Tumor-derived Fas ligand induces toxicity in lymphoid organs and plays an important role in successful chemotherapy.

Recent studies have suggested that Fas ligand (FasL-) tumor cells can induce apoptosis in Fas+ T cells. However, the effect of growth of FasL+ tumors in vivo, on lymphoid tissues of the host is not clear and therefore was the subject of this investigation. Injection of FasL+ LSA tumor caused a significant decrease in cellularity of the thymus and spleen, resulting from marked apoptosis, in syngeneic C57BL/6+/+ (wildtype) but not C57BL/6-lpr/lpr (Fas-deficient) mice. The tumor-induced toxicity resulted from tumor-derived rather than host-derived FasL, inasmuch as LSA tumor growth in C57BL/6-gld/gld (FasL-defective) mice, induced marked apoptosis and toxicity in the thymus and spleen. The LSA tumor growth induced a significant decrease in the percentage of CD4+CD8+ T cells in the thymus of C57BL/6+/+ mice and an increase in the percentage of CD4+, CD8+ and CD4-CD8- T cells. Of the four subpopulations tested, the CD4+CD8+ T cells showed maximum apoptosis.
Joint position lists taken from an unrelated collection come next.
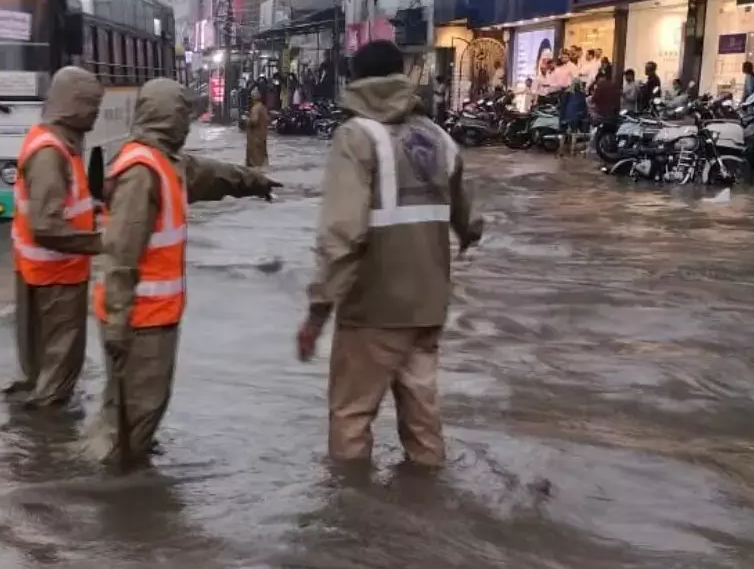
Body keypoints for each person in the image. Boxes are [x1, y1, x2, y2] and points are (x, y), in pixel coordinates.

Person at [295, 40, 482, 469]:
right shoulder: (438, 138)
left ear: (356, 82)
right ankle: (425, 509)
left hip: (373, 310)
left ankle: (351, 519)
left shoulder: (355, 136)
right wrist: (465, 237)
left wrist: (317, 311)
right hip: (428, 308)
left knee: (352, 418)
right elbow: (470, 219)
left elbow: (343, 234)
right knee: (423, 422)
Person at [91, 78, 279, 466]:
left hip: (152, 318)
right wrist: (118, 325)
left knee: (138, 410)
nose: (188, 124)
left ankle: (121, 475)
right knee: (134, 415)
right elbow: (121, 256)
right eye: (183, 115)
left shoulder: (166, 162)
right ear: (168, 117)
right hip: (138, 321)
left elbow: (211, 175)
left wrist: (254, 182)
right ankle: (113, 491)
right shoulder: (141, 171)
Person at [7, 67, 105, 409]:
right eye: (91, 105)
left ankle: (33, 430)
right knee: (59, 371)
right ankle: (46, 442)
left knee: (43, 366)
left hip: (42, 273)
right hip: (56, 277)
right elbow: (46, 226)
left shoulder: (56, 144)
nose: (96, 113)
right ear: (72, 104)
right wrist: (101, 242)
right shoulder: (51, 153)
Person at [245, 88, 270, 168]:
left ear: (253, 98)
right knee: (263, 161)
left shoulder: (256, 108)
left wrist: (247, 120)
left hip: (255, 138)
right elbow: (267, 119)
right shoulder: (263, 107)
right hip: (262, 137)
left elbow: (254, 121)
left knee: (255, 163)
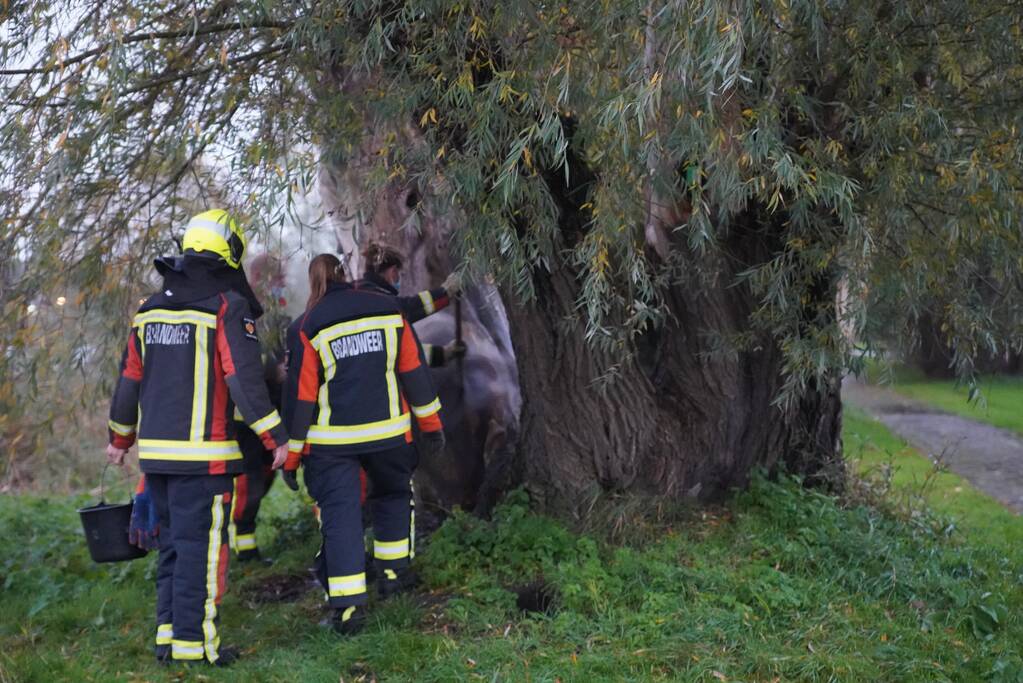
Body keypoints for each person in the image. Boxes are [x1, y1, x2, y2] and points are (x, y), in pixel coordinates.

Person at [106, 209, 289, 667]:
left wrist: (119, 439)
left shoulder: (149, 310)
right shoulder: (225, 306)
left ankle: (168, 638)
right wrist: (277, 438)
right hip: (204, 460)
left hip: (158, 461)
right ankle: (196, 647)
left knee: (171, 549)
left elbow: (129, 380)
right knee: (201, 553)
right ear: (231, 250)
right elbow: (245, 380)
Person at [281, 261, 445, 635]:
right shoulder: (389, 310)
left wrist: (291, 459)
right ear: (346, 274)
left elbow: (302, 399)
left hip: (331, 444)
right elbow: (414, 372)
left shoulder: (309, 324)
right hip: (389, 437)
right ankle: (393, 576)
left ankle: (350, 610)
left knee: (341, 518)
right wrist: (433, 427)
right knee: (392, 497)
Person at [356, 241, 464, 367]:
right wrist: (445, 292)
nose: (399, 280)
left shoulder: (361, 293)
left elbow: (400, 352)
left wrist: (442, 354)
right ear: (393, 272)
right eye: (400, 275)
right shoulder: (378, 299)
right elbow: (411, 308)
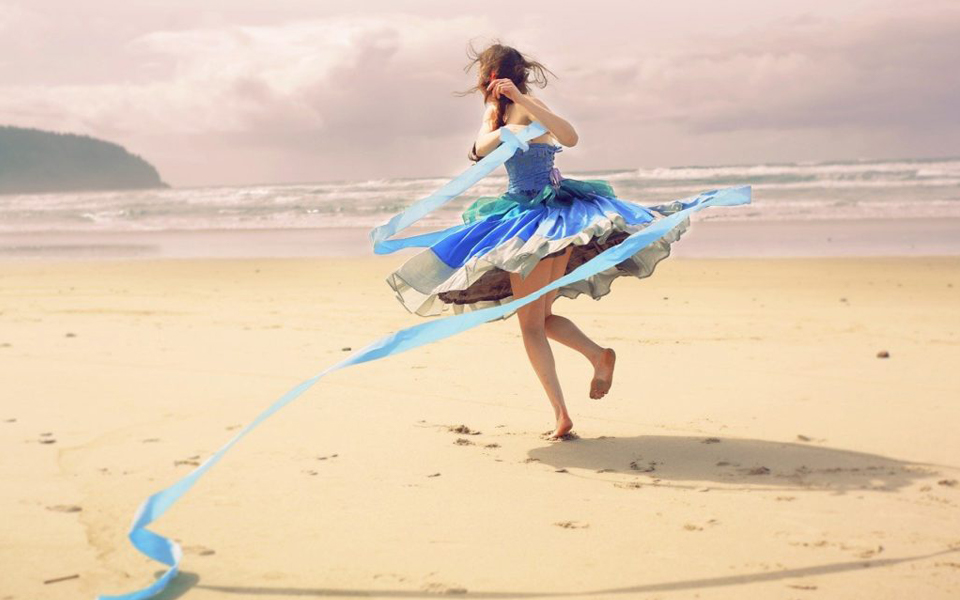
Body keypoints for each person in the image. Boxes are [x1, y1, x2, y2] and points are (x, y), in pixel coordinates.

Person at [385, 42, 693, 441]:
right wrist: (508, 126)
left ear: (501, 74)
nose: (490, 84)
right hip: (527, 216)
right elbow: (478, 149)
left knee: (530, 325)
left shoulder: (529, 102)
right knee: (540, 319)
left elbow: (571, 136)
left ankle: (562, 414)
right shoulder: (495, 113)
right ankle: (598, 356)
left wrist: (521, 101)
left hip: (546, 220)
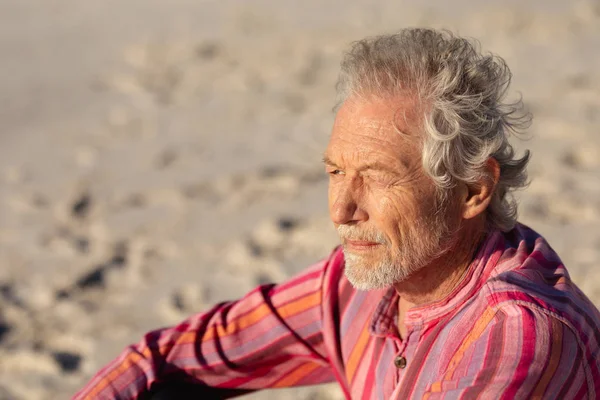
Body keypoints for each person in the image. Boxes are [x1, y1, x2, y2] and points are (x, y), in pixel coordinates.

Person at [73, 28, 600, 400]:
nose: (342, 210)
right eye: (333, 172)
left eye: (376, 176)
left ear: (472, 190)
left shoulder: (518, 335)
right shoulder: (365, 279)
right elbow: (165, 359)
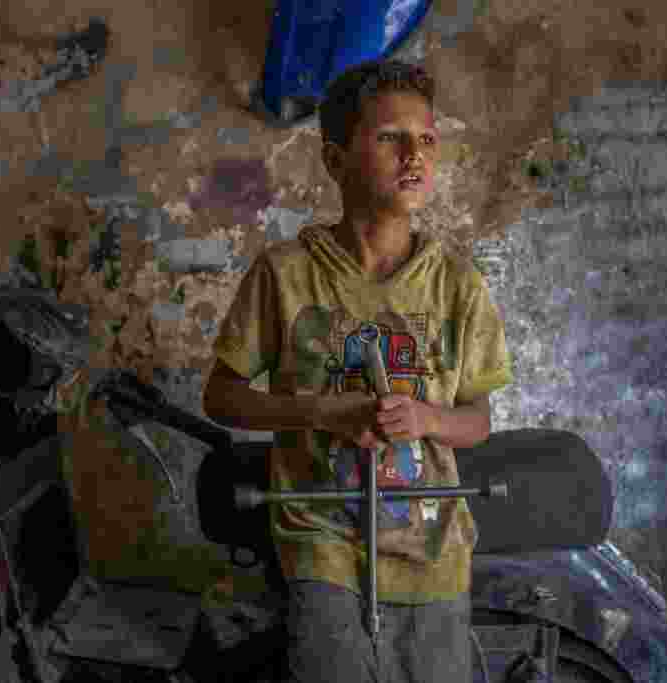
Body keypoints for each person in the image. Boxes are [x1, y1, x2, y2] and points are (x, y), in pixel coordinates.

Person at [202, 58, 514, 683]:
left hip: (431, 544)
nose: (414, 156)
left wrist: (426, 417)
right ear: (336, 159)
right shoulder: (286, 274)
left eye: (426, 139)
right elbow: (223, 396)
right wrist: (323, 411)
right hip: (322, 537)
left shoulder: (455, 285)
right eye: (389, 138)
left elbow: (478, 420)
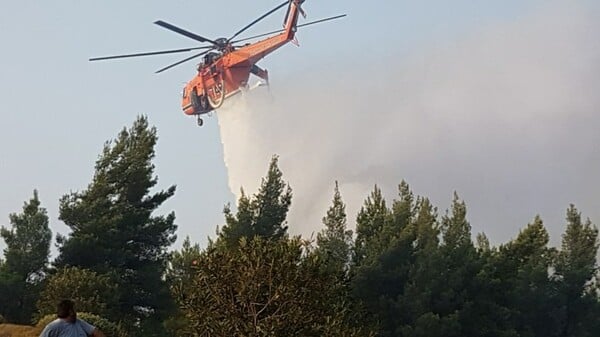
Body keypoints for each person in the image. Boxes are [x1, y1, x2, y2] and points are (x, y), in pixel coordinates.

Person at [39, 300, 106, 337]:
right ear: (70, 311)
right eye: (73, 309)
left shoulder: (79, 322)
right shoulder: (53, 326)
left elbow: (95, 331)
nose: (75, 312)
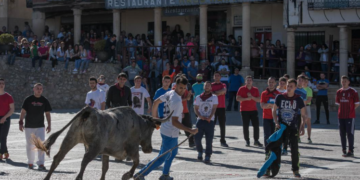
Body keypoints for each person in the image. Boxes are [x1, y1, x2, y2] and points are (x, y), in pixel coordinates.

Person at [134, 76, 198, 180]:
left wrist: (155, 120)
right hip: (170, 132)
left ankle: (165, 175)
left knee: (173, 153)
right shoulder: (177, 101)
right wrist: (190, 130)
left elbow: (156, 102)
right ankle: (141, 174)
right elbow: (175, 122)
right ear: (176, 86)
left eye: (184, 88)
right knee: (161, 157)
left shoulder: (170, 93)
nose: (182, 90)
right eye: (180, 87)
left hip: (166, 129)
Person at [272, 78, 307, 178]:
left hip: (293, 128)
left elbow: (303, 114)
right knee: (275, 148)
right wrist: (276, 122)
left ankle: (295, 170)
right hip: (281, 127)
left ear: (295, 88)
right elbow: (274, 110)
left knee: (294, 150)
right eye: (288, 86)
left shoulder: (298, 99)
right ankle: (272, 169)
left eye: (291, 86)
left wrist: (302, 126)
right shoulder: (279, 97)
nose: (289, 88)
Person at [19, 83, 52, 170]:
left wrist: (49, 125)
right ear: (34, 89)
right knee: (29, 145)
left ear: (42, 90)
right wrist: (20, 122)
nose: (39, 90)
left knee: (41, 145)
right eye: (37, 88)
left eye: (41, 89)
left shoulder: (44, 100)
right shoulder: (28, 99)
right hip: (29, 126)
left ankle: (41, 163)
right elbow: (23, 111)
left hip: (40, 126)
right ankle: (30, 162)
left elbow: (47, 113)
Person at [194, 81, 218, 163]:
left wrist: (210, 117)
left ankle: (208, 155)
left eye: (208, 85)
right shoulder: (198, 97)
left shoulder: (214, 97)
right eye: (205, 85)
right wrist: (200, 116)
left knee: (209, 139)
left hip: (209, 121)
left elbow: (214, 108)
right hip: (200, 120)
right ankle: (200, 151)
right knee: (197, 138)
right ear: (203, 87)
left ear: (211, 87)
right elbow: (196, 108)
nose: (207, 87)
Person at [335, 76, 359, 157]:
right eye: (342, 81)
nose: (344, 82)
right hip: (341, 116)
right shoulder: (339, 92)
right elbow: (338, 104)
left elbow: (357, 103)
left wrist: (351, 109)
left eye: (345, 81)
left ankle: (351, 150)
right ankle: (344, 149)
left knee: (350, 133)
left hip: (350, 116)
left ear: (349, 82)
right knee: (342, 133)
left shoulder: (353, 91)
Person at [236, 76, 263, 147]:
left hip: (254, 110)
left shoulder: (255, 89)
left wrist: (252, 97)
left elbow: (259, 99)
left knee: (256, 126)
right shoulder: (241, 89)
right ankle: (247, 140)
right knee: (246, 126)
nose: (248, 81)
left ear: (252, 82)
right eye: (247, 80)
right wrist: (246, 99)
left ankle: (256, 140)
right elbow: (237, 98)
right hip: (244, 110)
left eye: (250, 80)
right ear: (245, 81)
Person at [260, 77, 280, 153]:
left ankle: (274, 151)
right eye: (269, 82)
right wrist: (271, 105)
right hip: (266, 117)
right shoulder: (264, 93)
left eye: (272, 82)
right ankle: (267, 152)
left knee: (275, 135)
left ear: (275, 83)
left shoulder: (278, 94)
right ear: (267, 83)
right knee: (267, 135)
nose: (271, 84)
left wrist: (268, 105)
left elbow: (279, 106)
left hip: (276, 118)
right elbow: (262, 106)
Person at [212, 71, 229, 147]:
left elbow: (224, 91)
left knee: (222, 125)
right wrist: (219, 93)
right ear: (213, 77)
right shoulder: (211, 85)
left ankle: (223, 140)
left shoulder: (223, 84)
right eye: (215, 76)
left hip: (221, 107)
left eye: (218, 76)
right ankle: (210, 140)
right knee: (212, 125)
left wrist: (214, 92)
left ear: (220, 77)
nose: (217, 77)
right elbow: (210, 93)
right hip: (213, 108)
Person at [0, 78, 15, 160]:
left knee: (3, 136)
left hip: (6, 118)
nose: (1, 85)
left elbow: (12, 109)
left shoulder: (8, 96)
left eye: (3, 83)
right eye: (0, 83)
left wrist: (4, 117)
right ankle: (5, 151)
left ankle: (1, 153)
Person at [302, 77, 313, 143]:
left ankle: (309, 137)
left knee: (308, 122)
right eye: (304, 81)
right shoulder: (299, 89)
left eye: (306, 81)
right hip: (300, 107)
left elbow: (309, 99)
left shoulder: (309, 89)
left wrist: (303, 102)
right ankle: (298, 137)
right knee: (300, 122)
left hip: (307, 106)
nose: (305, 82)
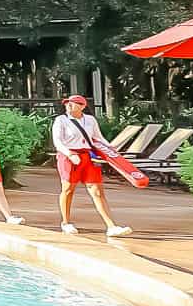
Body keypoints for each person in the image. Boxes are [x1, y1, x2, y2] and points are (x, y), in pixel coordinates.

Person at [51, 95, 132, 237]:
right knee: (68, 189)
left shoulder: (90, 120)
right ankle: (66, 222)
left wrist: (110, 148)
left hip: (88, 156)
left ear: (82, 106)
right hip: (69, 156)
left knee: (97, 191)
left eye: (73, 104)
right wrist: (70, 154)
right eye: (67, 104)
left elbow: (98, 138)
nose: (69, 106)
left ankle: (111, 226)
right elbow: (57, 141)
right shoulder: (61, 120)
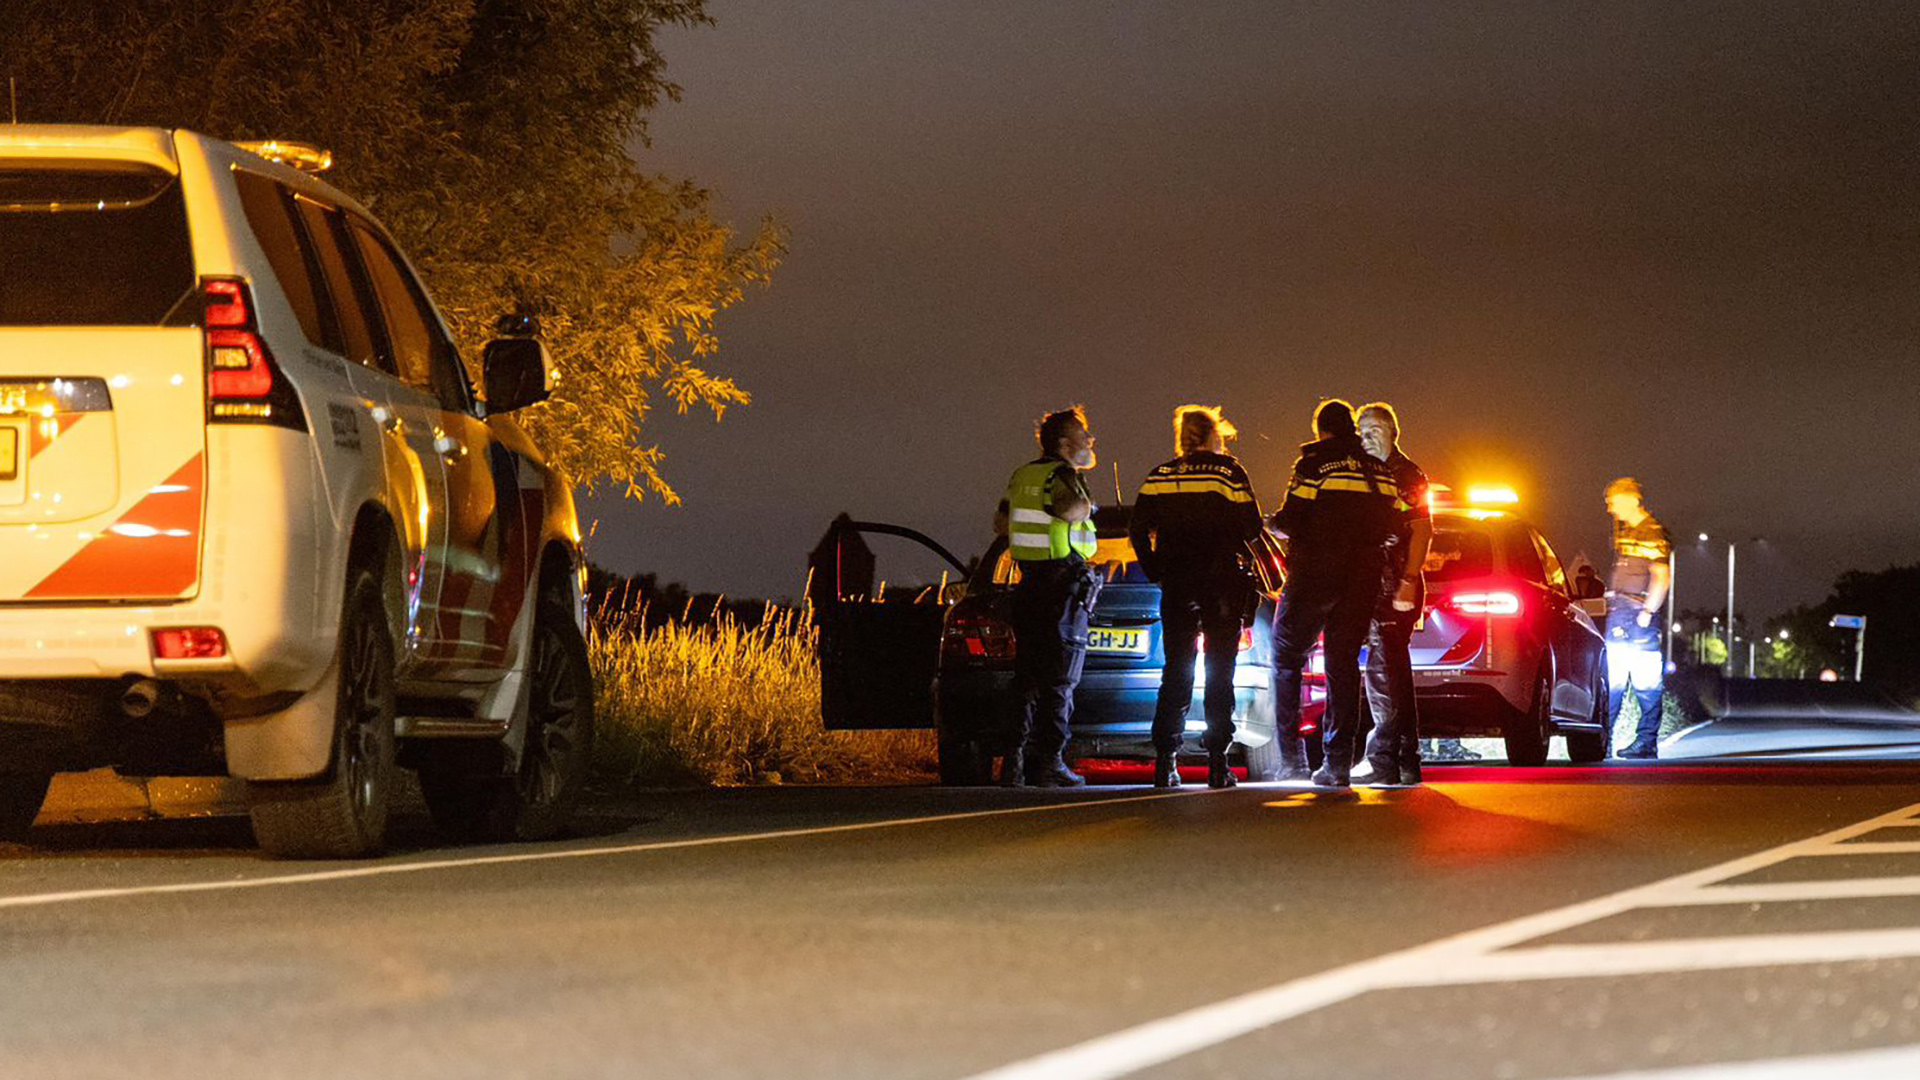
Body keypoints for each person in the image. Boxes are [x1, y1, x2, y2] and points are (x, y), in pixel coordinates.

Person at [1268, 399, 1405, 789]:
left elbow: (1292, 518)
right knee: (1343, 665)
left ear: (1321, 430)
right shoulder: (1379, 471)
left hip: (1314, 574)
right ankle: (1338, 763)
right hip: (1361, 579)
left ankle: (1290, 760)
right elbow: (1395, 526)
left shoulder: (1314, 463)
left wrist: (1275, 526)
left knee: (1286, 655)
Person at [1128, 406, 1265, 789]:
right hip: (1221, 583)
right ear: (1214, 436)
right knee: (1220, 672)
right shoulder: (1228, 472)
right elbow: (1252, 527)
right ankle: (1218, 764)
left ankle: (1165, 760)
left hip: (1177, 583)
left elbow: (1137, 529)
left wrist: (1156, 569)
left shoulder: (1160, 475)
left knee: (1176, 670)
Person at [995, 406, 1104, 787]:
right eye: (1083, 434)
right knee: (1060, 680)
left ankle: (1012, 762)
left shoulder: (1022, 475)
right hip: (1061, 588)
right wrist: (1088, 506)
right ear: (1063, 443)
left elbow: (1000, 523)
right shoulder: (1061, 475)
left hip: (1029, 585)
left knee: (1025, 679)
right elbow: (1070, 509)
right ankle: (1050, 762)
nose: (1090, 441)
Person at [1356, 403, 1431, 787]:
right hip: (1376, 581)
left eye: (1374, 428)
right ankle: (1403, 760)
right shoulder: (1365, 472)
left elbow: (1421, 529)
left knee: (1386, 672)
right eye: (1361, 429)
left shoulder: (1407, 473)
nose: (1366, 436)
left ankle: (1385, 758)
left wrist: (1408, 579)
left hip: (1394, 582)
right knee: (1389, 672)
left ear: (1392, 433)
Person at [1603, 477, 1671, 759]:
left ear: (1631, 499)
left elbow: (1661, 576)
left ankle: (1645, 741)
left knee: (1645, 683)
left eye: (1613, 502)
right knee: (1613, 682)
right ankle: (1603, 740)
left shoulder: (1651, 533)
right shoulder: (1628, 531)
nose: (1610, 509)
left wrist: (1647, 613)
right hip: (1620, 614)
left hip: (1637, 617)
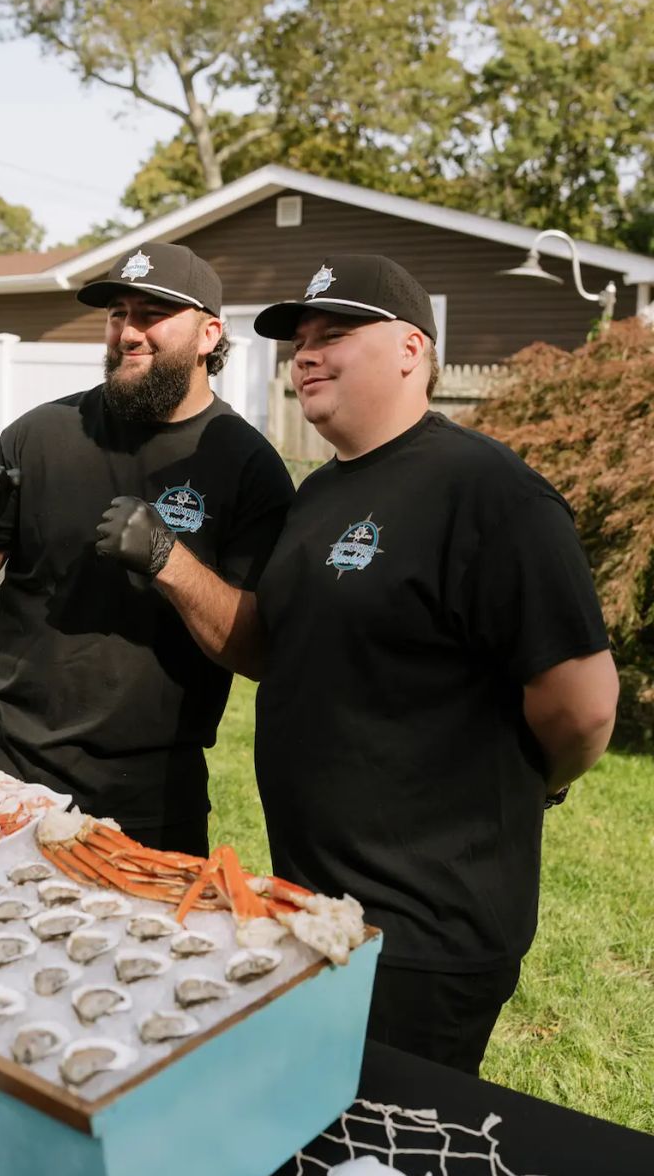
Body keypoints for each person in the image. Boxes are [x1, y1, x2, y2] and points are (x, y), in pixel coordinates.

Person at [112, 252, 619, 1074]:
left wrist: (541, 777)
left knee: (393, 1174)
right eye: (299, 337)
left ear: (412, 349)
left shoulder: (489, 494)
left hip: (426, 931)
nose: (306, 353)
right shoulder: (320, 495)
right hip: (316, 907)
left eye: (335, 332)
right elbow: (284, 652)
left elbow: (585, 703)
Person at [0, 242, 294, 854]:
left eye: (152, 314)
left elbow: (258, 651)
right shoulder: (41, 434)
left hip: (140, 794)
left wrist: (169, 562)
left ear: (209, 334)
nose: (129, 332)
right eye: (119, 313)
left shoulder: (247, 466)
The LSA (FasL+) but not P815(FasL-) tumor cell lysates and culture supernatants induced marked apoptosis in Fas+ thymocytes, when tested both in vitro and in vivo. The LSA-tumor-induced apoptosis in vitro was inhibited by antibodies against FasL or by caspase and other inhibitors of apoptosis. Chemotherapy of LSA-tumor-bearing C57BL/ 6+/+ mice at advanced stages of tumor growth failed to cure the mice, whereas, more than 80% of LSA-tumor-bearing C57BL/6-lpr/lpr mice, similarly treated, survived. Together, the current study demonstrates that FasL produced by LSA tumor cells is functional in vivo and can cause severe toxicity in lymphoid organs of the host. Also, Fas/FasL interactions may play an important role in the successful chemotherapy of FasL-bearing tumor.